Prendre soin de l’âme
Des croyants critiquent des mesures de Québec qu’ils jugent inéquitables
Les besoins spirituels des Québécois ont-ils été négligés au profit de la consommation et du divertissement ? Alors que les commerces — et bientôt les cinémas — ouvrent grand leurs portes, les lieux de culte sont toujours limités en zone rouge à une capacité maximale de 10 fidèles, peu importe leur superficie, ce que dénoncent de nombreuses voix.
Selon Mgr Christian Lépine, archevêque de Montréal, la santé psychologique et les besoins spirituels des Québécois doivent être élevés au haut des priorités du gouvernement. « La situation que l’on vit commande d’abord une préoccupation pour la santé physique.
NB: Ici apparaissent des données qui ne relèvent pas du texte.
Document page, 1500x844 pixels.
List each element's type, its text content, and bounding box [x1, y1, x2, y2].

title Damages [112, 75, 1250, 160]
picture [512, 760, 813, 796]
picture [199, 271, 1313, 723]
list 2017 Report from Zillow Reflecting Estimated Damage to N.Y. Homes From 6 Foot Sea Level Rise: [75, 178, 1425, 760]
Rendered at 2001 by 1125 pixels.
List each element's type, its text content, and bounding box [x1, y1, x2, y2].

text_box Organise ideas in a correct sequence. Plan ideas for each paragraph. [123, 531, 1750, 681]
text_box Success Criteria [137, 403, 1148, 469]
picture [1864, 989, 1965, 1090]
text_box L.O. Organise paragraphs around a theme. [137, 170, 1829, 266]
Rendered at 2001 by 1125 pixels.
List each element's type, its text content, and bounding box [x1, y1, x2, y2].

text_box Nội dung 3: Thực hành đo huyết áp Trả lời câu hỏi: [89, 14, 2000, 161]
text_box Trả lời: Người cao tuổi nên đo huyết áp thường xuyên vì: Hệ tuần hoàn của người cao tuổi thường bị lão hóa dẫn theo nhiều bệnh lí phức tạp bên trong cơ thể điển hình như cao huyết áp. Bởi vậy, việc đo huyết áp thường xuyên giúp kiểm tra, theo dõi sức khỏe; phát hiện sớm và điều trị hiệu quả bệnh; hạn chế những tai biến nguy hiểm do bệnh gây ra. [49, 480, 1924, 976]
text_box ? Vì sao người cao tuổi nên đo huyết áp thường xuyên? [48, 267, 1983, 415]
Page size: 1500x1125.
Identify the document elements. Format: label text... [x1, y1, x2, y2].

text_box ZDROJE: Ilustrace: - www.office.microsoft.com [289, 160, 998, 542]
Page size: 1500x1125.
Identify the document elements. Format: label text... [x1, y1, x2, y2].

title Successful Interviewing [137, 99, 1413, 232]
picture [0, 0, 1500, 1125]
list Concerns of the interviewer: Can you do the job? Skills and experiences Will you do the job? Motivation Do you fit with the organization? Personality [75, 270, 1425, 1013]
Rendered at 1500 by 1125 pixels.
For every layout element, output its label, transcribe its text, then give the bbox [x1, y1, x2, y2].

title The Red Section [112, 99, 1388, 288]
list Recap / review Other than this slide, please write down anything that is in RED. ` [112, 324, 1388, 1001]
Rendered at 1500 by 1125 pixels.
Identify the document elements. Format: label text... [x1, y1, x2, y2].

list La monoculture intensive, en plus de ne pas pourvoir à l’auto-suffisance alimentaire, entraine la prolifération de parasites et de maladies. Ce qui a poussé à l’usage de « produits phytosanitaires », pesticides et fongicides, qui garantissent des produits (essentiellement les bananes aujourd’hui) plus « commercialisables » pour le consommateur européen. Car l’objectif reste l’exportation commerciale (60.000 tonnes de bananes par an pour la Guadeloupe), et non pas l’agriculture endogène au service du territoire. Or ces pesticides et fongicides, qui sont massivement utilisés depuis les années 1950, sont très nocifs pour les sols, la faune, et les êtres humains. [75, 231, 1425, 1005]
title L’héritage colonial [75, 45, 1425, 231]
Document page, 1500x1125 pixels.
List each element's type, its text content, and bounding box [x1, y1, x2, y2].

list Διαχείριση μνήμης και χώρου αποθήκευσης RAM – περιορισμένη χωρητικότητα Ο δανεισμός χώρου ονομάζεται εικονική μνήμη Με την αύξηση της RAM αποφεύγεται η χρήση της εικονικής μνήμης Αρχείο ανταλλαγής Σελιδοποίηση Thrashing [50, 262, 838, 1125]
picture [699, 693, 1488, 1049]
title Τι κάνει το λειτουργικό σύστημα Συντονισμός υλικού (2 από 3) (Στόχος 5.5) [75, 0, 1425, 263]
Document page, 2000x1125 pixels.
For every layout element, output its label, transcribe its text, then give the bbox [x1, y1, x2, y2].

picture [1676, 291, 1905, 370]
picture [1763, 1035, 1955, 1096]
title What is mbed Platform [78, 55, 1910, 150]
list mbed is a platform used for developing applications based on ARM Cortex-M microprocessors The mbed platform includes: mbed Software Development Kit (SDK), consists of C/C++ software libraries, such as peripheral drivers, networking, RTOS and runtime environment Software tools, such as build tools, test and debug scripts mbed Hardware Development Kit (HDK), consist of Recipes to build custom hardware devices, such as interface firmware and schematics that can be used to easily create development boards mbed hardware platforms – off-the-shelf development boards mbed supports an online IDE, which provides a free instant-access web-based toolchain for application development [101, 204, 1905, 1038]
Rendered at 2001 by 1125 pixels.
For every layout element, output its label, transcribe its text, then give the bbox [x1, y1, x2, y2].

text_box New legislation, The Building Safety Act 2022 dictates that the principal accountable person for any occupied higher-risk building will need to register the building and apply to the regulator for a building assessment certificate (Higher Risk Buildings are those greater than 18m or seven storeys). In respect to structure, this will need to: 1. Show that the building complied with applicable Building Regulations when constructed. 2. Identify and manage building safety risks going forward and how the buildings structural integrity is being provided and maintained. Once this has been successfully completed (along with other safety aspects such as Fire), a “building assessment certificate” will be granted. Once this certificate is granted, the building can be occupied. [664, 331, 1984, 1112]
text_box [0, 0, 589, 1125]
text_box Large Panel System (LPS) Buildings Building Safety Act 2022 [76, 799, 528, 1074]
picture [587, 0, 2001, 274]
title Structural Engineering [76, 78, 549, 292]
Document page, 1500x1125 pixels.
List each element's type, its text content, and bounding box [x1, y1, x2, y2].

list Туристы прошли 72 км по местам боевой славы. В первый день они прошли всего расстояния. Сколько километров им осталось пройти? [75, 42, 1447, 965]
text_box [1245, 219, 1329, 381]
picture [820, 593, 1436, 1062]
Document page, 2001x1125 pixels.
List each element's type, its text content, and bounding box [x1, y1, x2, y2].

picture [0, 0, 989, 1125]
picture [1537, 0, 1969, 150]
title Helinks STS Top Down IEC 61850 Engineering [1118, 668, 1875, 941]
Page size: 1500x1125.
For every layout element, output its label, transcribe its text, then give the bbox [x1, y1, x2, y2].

Mais après un an de pandémie, il faut regarder toutes les dimensions de la personne », fait-il valoir en entrevue.
D’autant que la crise actuelle découle en d’importants bouleversements personnels qu’un accompagnement spirituel peut apaiser. « Ce que l’on veut, c’est lancer un appel pour tous — qu’on soit croyant ou non croyant — pour que les gens puissent avoir un espace pour nourrir leur dimension spirituelle. »
Dans une communication envoyée à ses fidèles mardi, l’archidiocèse de Montréal reprend la proposition de la Table interreligieuse de concertation du Québec en demandant que la capacité des lieux de culte soit établie selon la taille des édifices, et non en vertu d’un chiffre appliqué de manière uniforme.
Une proposition qui est également contenue dans la pétition « Chrétiens, sauvons Pâques », qui circule en ligne depuis quelques semaines et qui a recueilli plus de 7600 signatures. Dans d’autres juridictions, comme en Ontario, la jauge est déterminée en fonction de la taille du lieu de culte. Selon cette logique, l’oratoire Saint-Joseph pourrait accueillir plus de fidèles qu’une petite église de village, par exemple.
Deux poids, deux mesures
L’initiatrice de la pétition, Élisabeth Boily, adjointe à la mission à la paroisse Saint-Bonaventure dans le quartier Rosemont à Montréal, prévoit de la transmettre d’ici quelques jours aux décideurs politiques et à la Santé publique. « On ne veut pas passer une autre année sans vivre Pâques, qui est au coeur de la foi chrétienne, soulignet-elle. C’est le symbole de la renaissance, de la résurrection. On veut être là pour aider la population. On se considère comme des soignants du coeur et de l’âme. »
Selon Mme Boily, l’« injustice » ne cesse de s’alourdir depuis quelques semaines. « Tous les commerces non essentiels sont ouverts et les cinémas pourront accueillir jusqu’à 250 personnes. On se sent laissés pour compte. » D’autant que ceux qui ont une vie spirituelle nourrie traversent plus facilement ce type de crise, estime-t-elle. « La façon dont le gouvernement agit fait transparaître le manque de sens existentiel au Québec. »
L’imam Hassan Guillet, qui siège à la Table interreligieuse, dénonce à son tour cette iniquité. « C’est du deux poids, deux mesures. Si c’est sécuritaire d’accueillir 250 personnes dans les cinémas, ça veut dire que ça l’est aussi dans les lieux de culte. »
Un arbitraire qui est bien difficile à expliquer aux fidèles, souligne-t-il. « Quand le règlement était appliqué de façon équitable à tout le monde, on pouvait expliquer que c’était pour protéger la santé. Mais maintenant, on se trouve à court d’arguments. »
En point de presse mardi, le premier ministre Legault a demandé aux Québécois un peu de patience. « On a voulu faire un petit spécial pour les familles [pour la relâche scolaire]. » Si les chiffres continuent d’être encourageants, un assouplissement des mesures est envisagé pour les lieux de culte, a-t-il dit.
Un espoir qui encourage Hassan Guillet. « Disons que ces jours-ci, ils sont présents [les décideurs] dans nos prières », lance-t-il dans un sourire.